Start of Block

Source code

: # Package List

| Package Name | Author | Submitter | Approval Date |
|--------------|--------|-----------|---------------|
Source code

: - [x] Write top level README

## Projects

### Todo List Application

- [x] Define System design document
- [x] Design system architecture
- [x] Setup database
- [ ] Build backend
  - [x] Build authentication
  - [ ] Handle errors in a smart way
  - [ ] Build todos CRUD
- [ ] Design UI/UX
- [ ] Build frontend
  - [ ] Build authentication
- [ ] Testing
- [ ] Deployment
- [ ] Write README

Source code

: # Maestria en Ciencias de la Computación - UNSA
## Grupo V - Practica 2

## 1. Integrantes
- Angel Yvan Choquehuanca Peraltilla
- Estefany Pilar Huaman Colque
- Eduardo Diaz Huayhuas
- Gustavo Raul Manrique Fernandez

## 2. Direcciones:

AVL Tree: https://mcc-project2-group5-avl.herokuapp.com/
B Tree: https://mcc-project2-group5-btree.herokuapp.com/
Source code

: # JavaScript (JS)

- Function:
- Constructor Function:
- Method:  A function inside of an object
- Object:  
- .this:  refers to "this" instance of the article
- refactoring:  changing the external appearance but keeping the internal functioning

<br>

End of Block

Rewrite all of the items above, changing every "Build authentication" to "Implement authentication" and leaving everything else as it is.

Source code

: # Package List

| Package Name | Author | Submitter | Approval Date |
|--------------|--------|-----------|---------------|
Source code

: - [x] Write top level README

## Projects

### Todo List Application

- [x] Define System design document
- [x] Design system architecture
- [x] Setup database
- [ ] Build backend
  - [x] Implement authentication
  - [ ] Handle errors in a smart way
  - [ ] Build todos CRUD
- [ ] Design UI/UX
- [ ] Build frontend
  - [ ] Implement authentication
- [ ] Testing
- [ ] Deployment
- [ ] Write README

Source code

: # Maestria en Ciencias de la Computación - UNSA
## Grupo V - Practica 2

## 1. Integrantes
- Angel Yvan Choquehuanca Peraltilla
- Estefany Pilar Huaman Colque
- Eduardo Diaz Huayhuas
- Gustavo Raul Manrique Fernandez

## 2. Direcciones:

AVL Tree: https://mcc-project2-group5-avl.herokuapp.com/
B Tree: https://mcc-project2-group5-btree.herokuapp.com/
Source code

: # JavaScript (JS)

- Function:
- Constructor Function:
- Method:  A function inside of an object
- Object:  
- .this:  refers to "this" instance of the article
- refactoring:  changing the external appearance but keeping the internal functioning

<br>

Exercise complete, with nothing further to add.